= WHAT IS REQUIRED =
Rewrite as a numbered list only the part below that opens with the line containing "common name: Acton encelia" and closes with the line containing "scientific name: Nerice bidentata", keeping both of those lines and leaving out any blank lines.

— Begin —

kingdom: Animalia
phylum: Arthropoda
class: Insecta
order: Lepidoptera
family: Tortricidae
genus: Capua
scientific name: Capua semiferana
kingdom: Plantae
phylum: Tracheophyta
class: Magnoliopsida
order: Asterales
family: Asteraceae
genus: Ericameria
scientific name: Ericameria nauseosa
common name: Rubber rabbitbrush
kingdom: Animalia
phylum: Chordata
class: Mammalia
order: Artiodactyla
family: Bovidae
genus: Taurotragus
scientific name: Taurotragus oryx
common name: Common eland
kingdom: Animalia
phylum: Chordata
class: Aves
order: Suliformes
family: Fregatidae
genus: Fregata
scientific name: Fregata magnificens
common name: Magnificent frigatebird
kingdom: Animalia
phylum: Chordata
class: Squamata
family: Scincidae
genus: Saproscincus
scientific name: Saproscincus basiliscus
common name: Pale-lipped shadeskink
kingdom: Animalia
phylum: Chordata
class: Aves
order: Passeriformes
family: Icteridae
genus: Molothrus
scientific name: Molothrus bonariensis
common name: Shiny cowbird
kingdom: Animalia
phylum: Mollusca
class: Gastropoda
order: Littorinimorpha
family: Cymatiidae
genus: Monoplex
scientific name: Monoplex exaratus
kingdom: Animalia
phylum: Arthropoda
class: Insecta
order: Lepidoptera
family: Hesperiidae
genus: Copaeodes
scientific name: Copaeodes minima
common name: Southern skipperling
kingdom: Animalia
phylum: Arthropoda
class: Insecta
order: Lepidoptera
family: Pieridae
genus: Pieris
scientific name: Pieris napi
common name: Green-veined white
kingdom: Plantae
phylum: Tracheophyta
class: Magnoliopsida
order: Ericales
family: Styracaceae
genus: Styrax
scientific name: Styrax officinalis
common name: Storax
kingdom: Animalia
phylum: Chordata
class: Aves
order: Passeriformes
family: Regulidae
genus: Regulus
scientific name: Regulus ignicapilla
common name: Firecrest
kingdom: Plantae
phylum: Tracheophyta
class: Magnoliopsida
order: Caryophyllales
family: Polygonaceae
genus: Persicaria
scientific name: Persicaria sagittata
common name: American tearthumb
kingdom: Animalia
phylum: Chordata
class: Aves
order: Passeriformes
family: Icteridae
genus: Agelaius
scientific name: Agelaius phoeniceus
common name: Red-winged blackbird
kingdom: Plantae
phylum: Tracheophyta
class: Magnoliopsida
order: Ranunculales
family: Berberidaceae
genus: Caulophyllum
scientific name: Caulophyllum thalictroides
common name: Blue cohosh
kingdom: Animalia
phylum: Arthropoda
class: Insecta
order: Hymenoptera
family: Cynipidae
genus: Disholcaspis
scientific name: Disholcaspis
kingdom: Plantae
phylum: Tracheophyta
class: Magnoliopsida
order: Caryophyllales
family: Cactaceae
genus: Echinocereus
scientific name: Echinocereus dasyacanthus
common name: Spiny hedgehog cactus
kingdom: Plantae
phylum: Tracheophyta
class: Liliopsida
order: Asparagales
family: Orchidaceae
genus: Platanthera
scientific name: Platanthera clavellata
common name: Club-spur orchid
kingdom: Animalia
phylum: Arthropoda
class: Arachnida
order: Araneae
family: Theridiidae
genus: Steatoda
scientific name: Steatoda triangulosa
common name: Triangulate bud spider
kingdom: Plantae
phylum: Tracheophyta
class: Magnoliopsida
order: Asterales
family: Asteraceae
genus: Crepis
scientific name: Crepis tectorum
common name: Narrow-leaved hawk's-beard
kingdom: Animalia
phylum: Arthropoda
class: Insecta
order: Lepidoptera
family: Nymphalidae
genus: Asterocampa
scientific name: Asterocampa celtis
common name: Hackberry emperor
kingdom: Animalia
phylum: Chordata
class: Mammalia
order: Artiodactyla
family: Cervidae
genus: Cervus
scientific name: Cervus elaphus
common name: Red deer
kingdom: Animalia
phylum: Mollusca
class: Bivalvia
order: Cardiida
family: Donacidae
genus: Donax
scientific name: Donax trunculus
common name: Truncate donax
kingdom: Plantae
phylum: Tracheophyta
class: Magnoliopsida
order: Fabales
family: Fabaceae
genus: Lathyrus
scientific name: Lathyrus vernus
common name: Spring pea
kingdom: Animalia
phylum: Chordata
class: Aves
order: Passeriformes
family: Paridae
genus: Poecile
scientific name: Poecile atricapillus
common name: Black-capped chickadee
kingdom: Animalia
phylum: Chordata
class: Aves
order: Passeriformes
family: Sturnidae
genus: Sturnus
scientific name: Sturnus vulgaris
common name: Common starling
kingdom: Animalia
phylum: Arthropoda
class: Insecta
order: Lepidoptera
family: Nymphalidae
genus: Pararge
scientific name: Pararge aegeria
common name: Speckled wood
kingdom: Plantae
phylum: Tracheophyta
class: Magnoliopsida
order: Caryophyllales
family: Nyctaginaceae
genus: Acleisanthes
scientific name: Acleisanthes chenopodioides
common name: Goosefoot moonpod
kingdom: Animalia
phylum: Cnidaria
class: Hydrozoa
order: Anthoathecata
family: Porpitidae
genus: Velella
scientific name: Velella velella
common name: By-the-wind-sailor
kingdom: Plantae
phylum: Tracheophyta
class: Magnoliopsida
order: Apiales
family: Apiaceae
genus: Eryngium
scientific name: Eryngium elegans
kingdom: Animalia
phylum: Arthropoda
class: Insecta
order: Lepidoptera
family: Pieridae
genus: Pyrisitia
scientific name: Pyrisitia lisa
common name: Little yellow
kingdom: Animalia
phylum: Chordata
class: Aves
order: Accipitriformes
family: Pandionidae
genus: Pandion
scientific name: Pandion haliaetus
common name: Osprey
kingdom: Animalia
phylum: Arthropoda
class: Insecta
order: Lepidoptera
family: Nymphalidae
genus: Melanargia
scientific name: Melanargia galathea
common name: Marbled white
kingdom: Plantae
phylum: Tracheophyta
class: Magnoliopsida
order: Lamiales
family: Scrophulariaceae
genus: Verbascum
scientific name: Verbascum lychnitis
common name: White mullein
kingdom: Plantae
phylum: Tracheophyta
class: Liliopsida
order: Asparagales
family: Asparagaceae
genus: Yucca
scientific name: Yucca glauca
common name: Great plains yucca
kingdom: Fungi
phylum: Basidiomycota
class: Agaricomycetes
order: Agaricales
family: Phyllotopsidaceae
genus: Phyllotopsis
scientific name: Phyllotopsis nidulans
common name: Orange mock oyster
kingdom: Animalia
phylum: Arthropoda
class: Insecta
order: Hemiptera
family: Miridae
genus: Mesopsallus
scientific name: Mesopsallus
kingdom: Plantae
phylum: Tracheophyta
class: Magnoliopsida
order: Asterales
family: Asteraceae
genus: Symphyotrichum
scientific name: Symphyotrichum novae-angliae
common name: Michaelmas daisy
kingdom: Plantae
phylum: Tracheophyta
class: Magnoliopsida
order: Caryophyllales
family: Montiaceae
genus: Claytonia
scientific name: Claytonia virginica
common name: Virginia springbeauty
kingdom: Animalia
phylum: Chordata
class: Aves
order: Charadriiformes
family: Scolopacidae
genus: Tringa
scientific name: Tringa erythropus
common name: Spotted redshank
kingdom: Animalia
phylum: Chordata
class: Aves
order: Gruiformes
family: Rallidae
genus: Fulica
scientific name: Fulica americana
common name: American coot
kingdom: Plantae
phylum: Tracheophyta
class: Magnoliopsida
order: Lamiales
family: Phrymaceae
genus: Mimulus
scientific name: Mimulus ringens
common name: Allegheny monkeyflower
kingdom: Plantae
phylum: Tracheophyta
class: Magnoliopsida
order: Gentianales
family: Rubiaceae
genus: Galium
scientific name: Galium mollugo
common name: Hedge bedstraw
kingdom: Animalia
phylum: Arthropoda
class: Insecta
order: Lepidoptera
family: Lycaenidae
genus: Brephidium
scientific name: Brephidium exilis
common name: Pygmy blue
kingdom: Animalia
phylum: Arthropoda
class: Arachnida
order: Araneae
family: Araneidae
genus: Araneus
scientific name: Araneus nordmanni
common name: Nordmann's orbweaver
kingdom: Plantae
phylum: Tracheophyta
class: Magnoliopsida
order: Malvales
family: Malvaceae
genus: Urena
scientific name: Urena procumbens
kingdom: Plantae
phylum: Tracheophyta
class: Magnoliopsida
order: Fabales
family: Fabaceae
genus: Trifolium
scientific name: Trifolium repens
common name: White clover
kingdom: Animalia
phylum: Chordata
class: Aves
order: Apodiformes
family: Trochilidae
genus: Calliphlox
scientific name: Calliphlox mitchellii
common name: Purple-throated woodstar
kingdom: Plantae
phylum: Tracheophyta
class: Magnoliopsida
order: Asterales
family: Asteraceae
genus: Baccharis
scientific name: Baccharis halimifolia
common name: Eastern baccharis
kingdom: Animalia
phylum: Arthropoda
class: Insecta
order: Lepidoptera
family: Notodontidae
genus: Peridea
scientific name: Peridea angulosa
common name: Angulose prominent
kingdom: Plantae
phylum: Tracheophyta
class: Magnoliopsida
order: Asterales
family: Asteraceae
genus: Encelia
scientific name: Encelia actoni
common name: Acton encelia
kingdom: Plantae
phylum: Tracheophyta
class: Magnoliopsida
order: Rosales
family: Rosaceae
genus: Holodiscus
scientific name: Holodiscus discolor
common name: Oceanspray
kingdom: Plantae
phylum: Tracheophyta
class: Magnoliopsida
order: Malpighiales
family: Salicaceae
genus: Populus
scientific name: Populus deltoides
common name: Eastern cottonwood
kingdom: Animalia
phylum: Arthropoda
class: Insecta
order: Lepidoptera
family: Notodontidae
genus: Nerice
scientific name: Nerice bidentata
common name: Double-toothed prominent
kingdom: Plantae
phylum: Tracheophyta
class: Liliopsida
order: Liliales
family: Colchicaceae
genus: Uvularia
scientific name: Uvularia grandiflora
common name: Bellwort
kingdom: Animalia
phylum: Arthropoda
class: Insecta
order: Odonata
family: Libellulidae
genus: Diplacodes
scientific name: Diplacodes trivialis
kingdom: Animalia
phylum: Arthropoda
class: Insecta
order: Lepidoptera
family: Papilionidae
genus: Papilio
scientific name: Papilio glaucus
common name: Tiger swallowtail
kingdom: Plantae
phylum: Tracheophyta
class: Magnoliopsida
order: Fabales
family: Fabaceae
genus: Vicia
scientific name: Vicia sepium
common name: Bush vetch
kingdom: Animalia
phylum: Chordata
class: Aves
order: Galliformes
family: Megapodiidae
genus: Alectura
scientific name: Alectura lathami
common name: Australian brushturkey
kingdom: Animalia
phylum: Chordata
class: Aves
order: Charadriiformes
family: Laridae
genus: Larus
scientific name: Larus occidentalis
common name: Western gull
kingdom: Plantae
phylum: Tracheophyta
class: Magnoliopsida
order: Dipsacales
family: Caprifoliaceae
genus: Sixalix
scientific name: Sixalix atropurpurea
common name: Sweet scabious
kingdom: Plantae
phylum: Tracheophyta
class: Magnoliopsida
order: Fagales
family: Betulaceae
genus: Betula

— End —

= WRITTEN REPLY =
1. common name: Acton encelia
2. kingdom: Plantae
3. phylum: Tracheophyta
4. class: Magnoliopsida
5. order: Rosales
6. family: Rosaceae
7. genus: Holodiscus
8. scientific name: Holodiscus discolor
9. common name: Oceanspray
10. kingdom: Plantae
11. phylum: Tracheophyta
12. class: Magnoliopsida
13. order: Malpighiales
14. family: Salicaceae
15. genus: Populus
16. scientific name: Populus deltoides
17. common name: Eastern cottonwood
18. kingdom: Animalia
19. phylum: Arthropoda
20. class: Insecta
21. order: Lepidoptera
22. family: Notodontidae
23. genus: Nerice
24. scientific name: Nerice bidentata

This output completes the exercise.